* _DIRECTIONS_: Please carry on the forum thread about a mother's money troubles with her boyfriend, picking up after its last post.

* _EXCERPT TO READ_:
»»
I'm currently looking for work however, I am very restricted as his hobbies and work take up 90% of the week. No family to help with nursery pick up and drop-offs. He won't sacrifice any of his time. I do enjoy being home with my little one.

Does anyone else have a similar issue? I have tried to speak to him but it goes over his head.

OP posts:
Azerothi · 17/06/2024 08:58

I know you have implied it but do you actually live with this current boyfriend? I am finding it very hard to believe, and depressing, that women still get their children in this very precarious position with these uncaring boyfriends. As an aside, as a boyfriend it is totally up to him what he spends his money on.

What was he like before you planned a baby with him?

WithACatLikeTread · 17/06/2024 09:02

Is there a possibility of saving a little each money for a running away fund?

MissScarletInTheBallroom · 17/06/2024 09:04

He's financially abusive. Leave him and file for child maintenance if you can.

GoldDuster · 17/06/2024 09:05

This is as unreasonable as you feel it is, and more. He is taking the p*ss out of you, and you are in a situation with very little power. He has it all.

He is annoyed and moody when he has to give you money on purpose, this is to teach you not to ask. It's financial abuse, and this usually escalates.

You know when you talk to him about it and it "goes over his head"? It doesn't. He understands very clearly what you're talking about, because he is in control of the situation and it suits him very well. Why would he change things? He's fine.

I'd personally start planning my exit, you will need to get yourself back into employment in order to support yourself and your child, and get back in control of your own life. It is clear that he has no intentions for you other than childcare and housekeeper, cook and companion, all on his terms.

Speak to Women's Aid and get some advice, you're going to need a plan to get out.

caffelattetogo · 17/06/2024 09:06

Save up a running away fund a bit at a time, and then go.
««
(Saved data entries)
»»
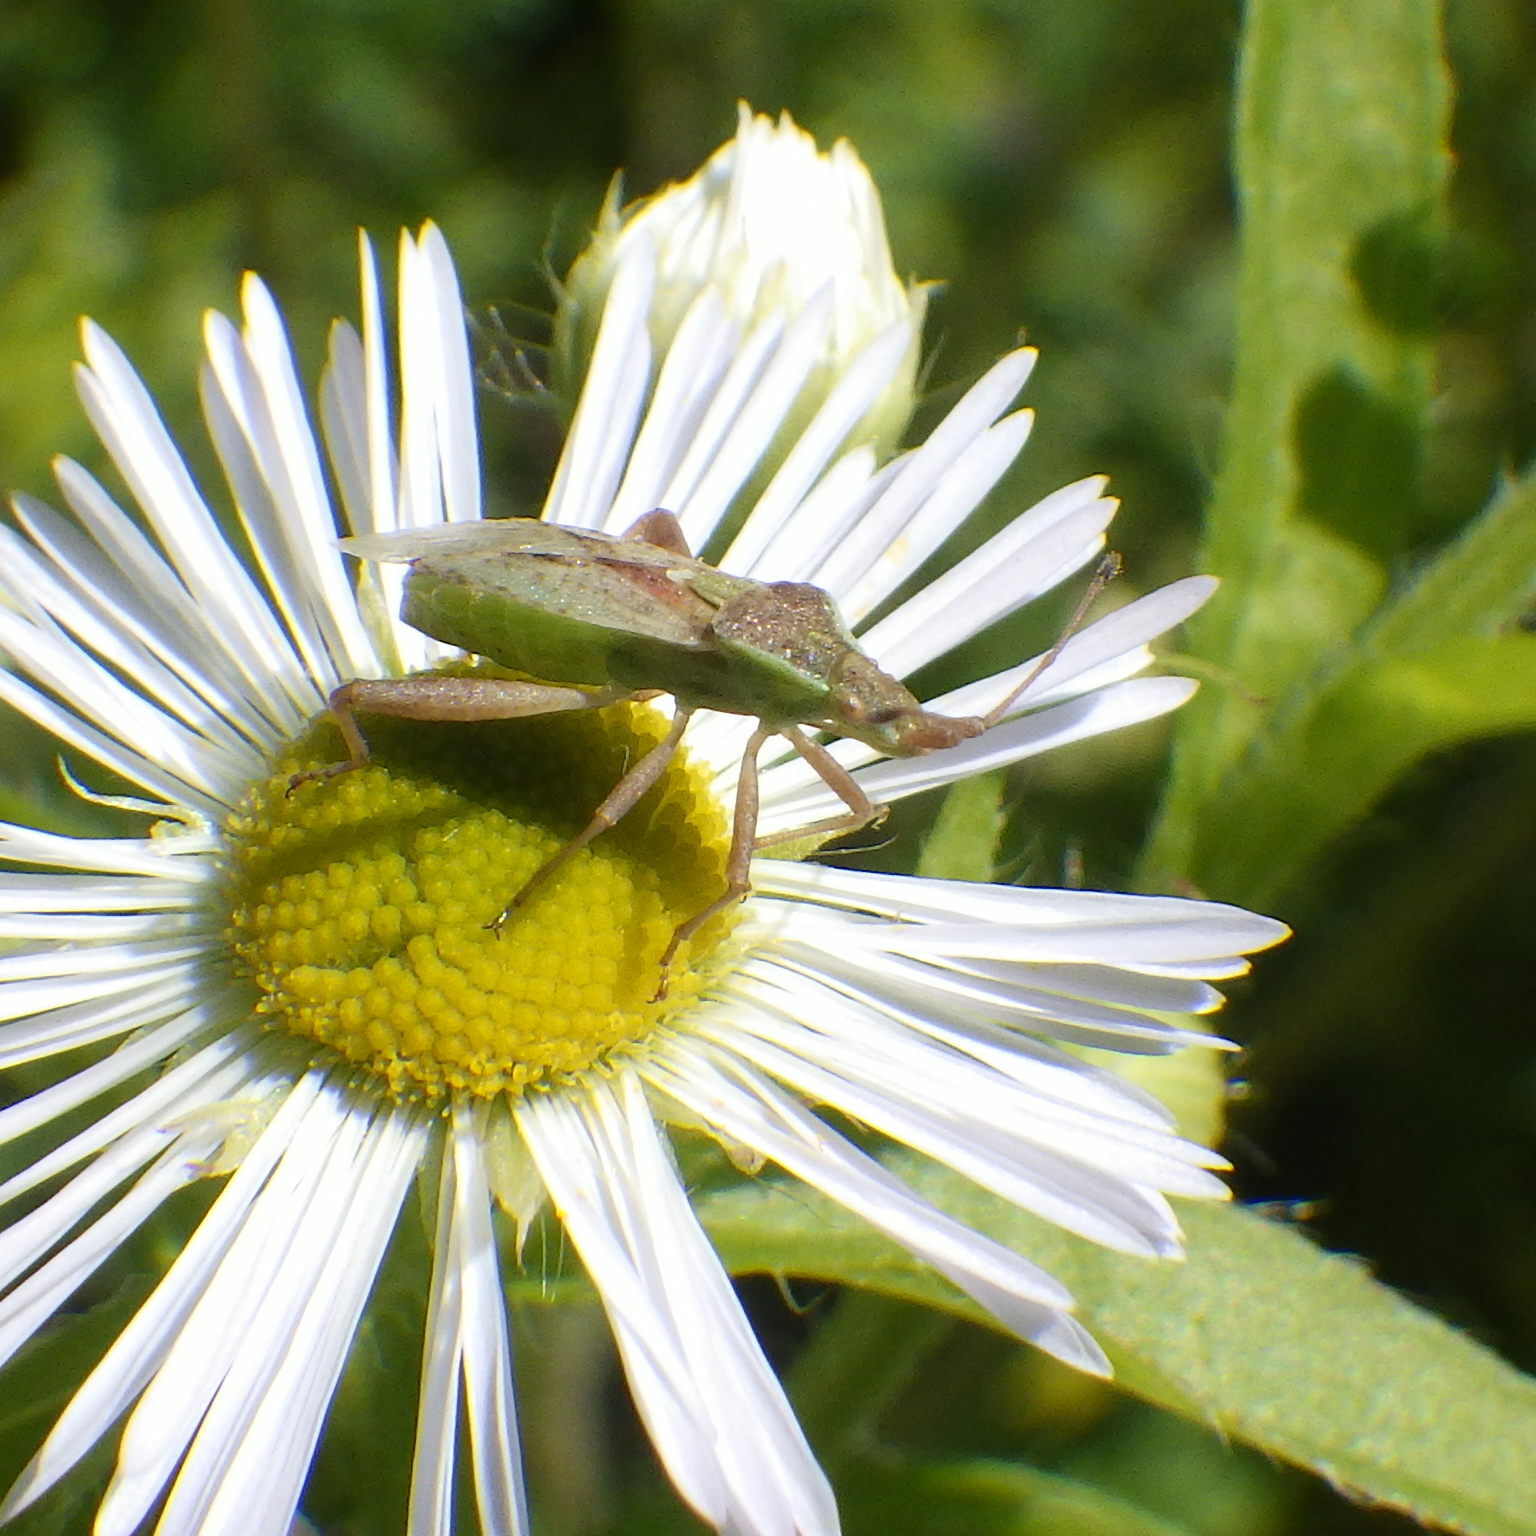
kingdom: Animalia
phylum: Arthropoda
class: Insecta
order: Hemiptera
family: Rhopalidae
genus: Harmostes
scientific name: Harmostes reflexulus
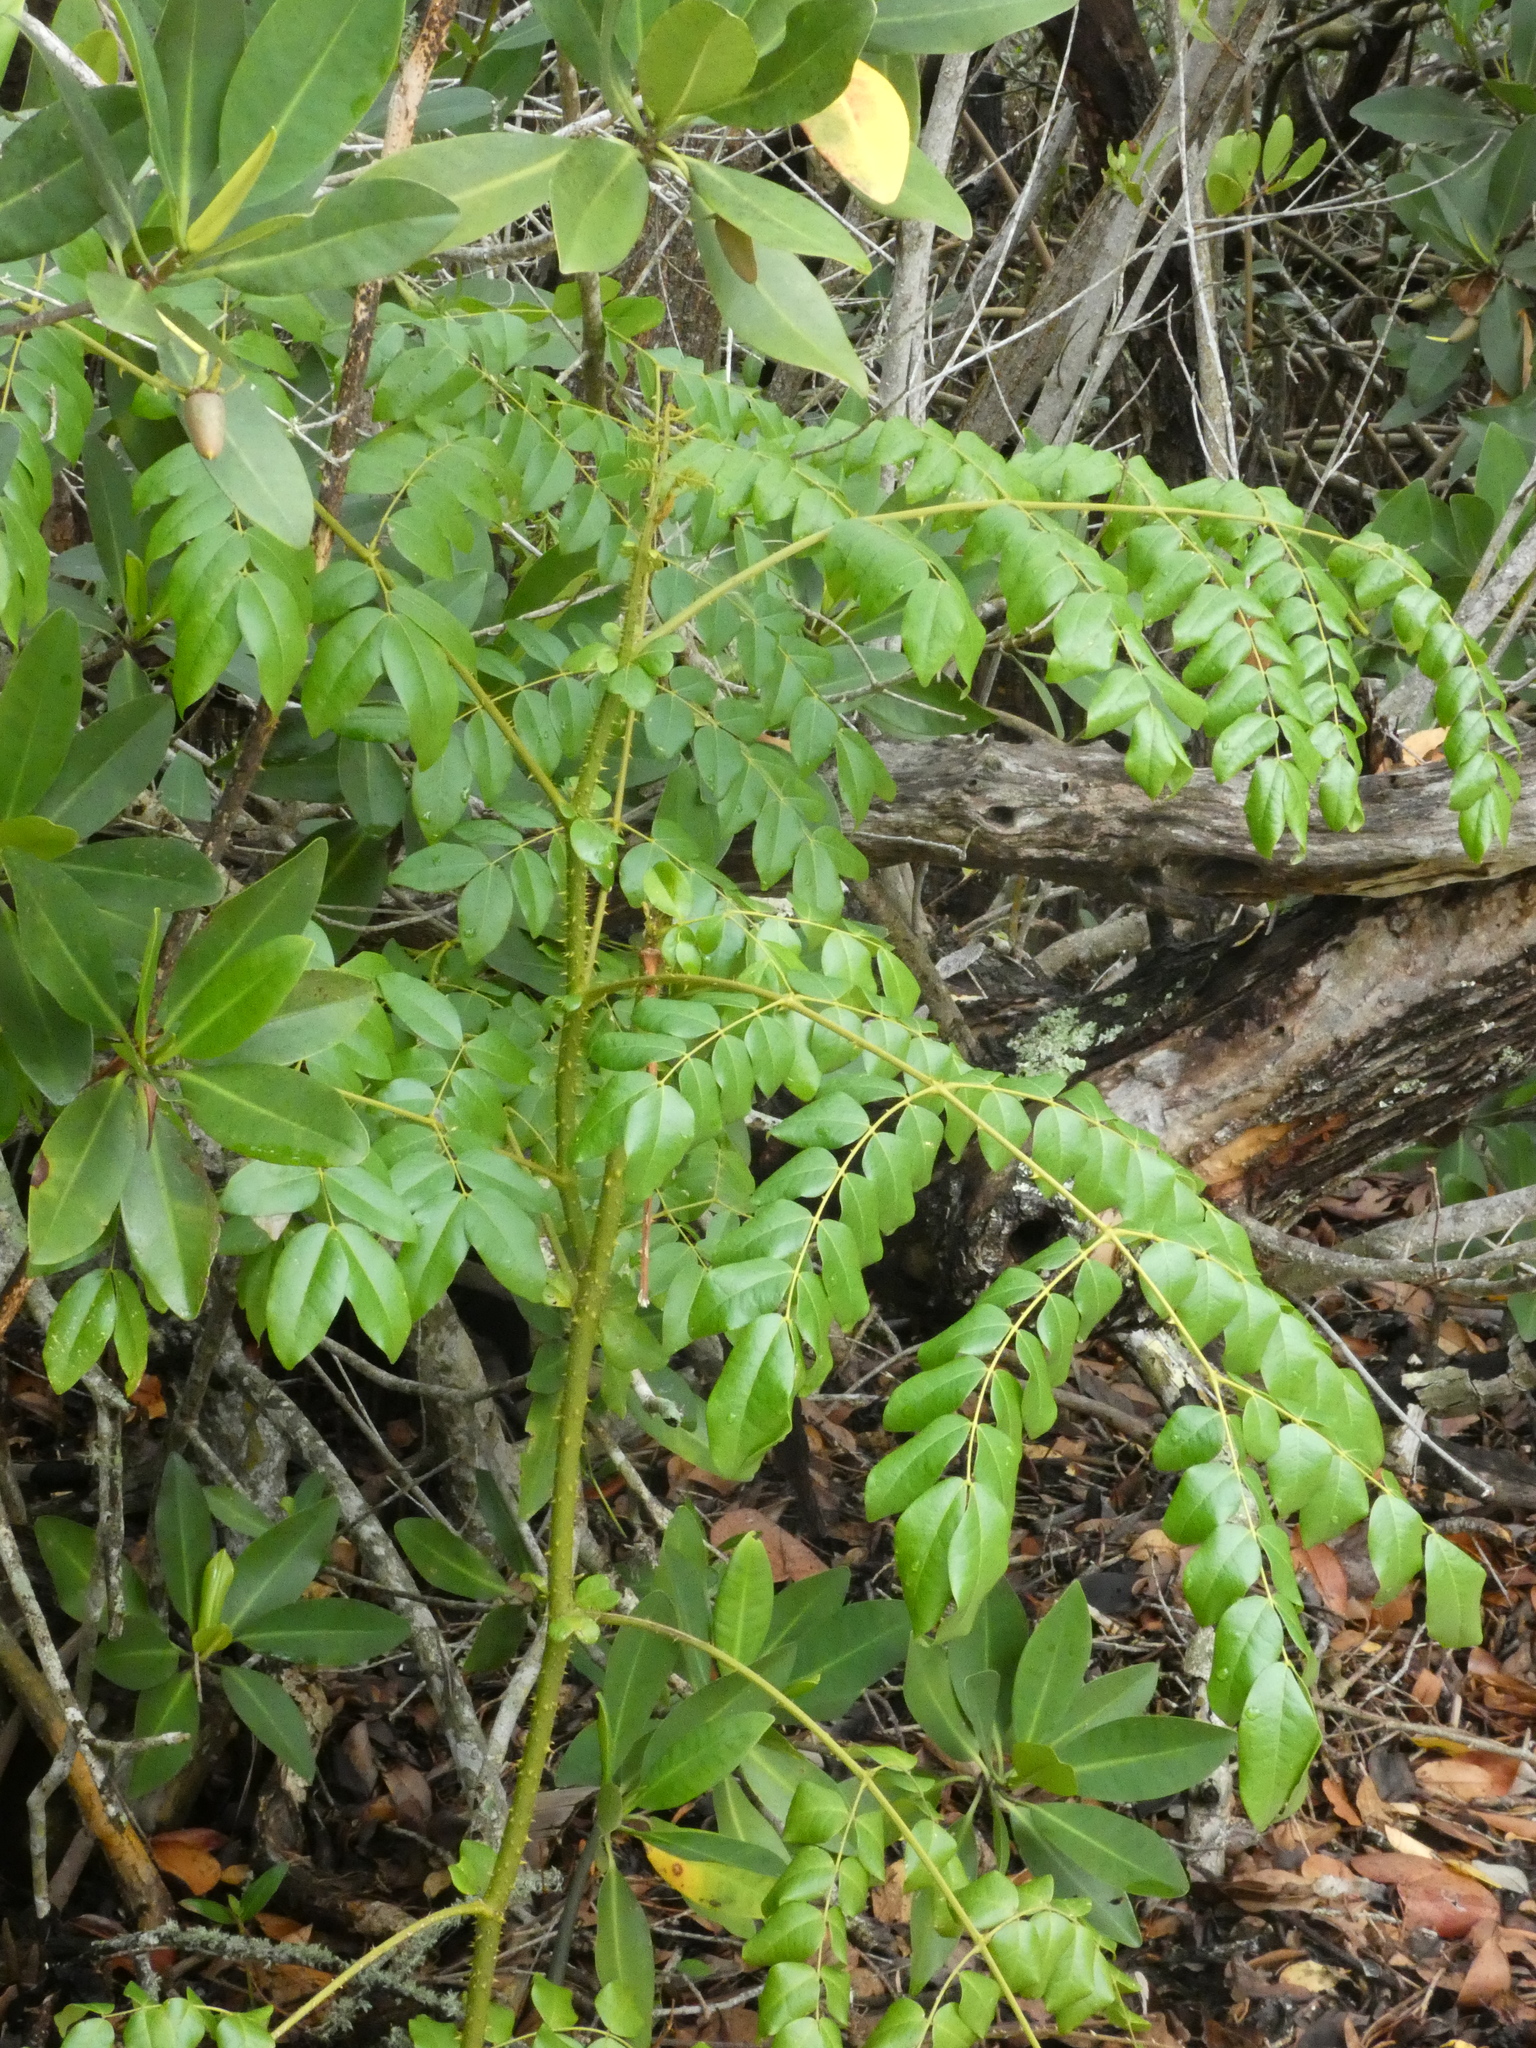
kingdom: Plantae
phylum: Tracheophyta
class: Magnoliopsida
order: Fabales
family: Fabaceae
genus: Guilandina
««
* _RESPONSE BOX_:
BodenCardiganNot · 17/06/2024 09:09

You have been posting threads here about him for years.
Please gather enough courage now to start the ball rolling to leave him.
And whatever else you do, make sure you don't have another baby with him.

ClonedSquare · 17/06/2024 09:13

No, I've never been in this situation. I'm a SAHM but it was always agreed from the start that this meant all money was joint and I had free access to it without having to justify spending. I also wouldn't ever have agreed to it without being married, but that's moot now for you.

He's financially controlling you, you need to get your own money as you can't trust him to do what's fair. You are both contributing to the family in the way you agreed, he doesn't get to keep all the money for himself and dole it out as and when he feels like it.

HcbSS · 17/06/2024 11:39

You need to find full time work and leave. As PP have pointed out, you have posted before. He won't change.

pontipinemum · 17/06/2024 11:44

He sounds like a prick. Ye agreed for you to be a SAHM. So it should be pooled finances not you getting an allowance! That's not the default that I say, but in your situation that is the fairest way.

Itsallok · 23/07/2024 09:09

Yet another one. I despair about my own sex. What's wrong with women. Why do they do this?

Daisy12Maisie · 31/07/2024 20:46

You are being treated badly. Even my 15 year old son is given an allowance and I don't criticise or take any interest in what he spends it on.

So an "entitled to" calculation to see if you would be better off financially without him.

I think you should try and get back to work even if it's part time and even if the nursery/ child minder fees eat up your wages. It's worth it for career progression and pension.!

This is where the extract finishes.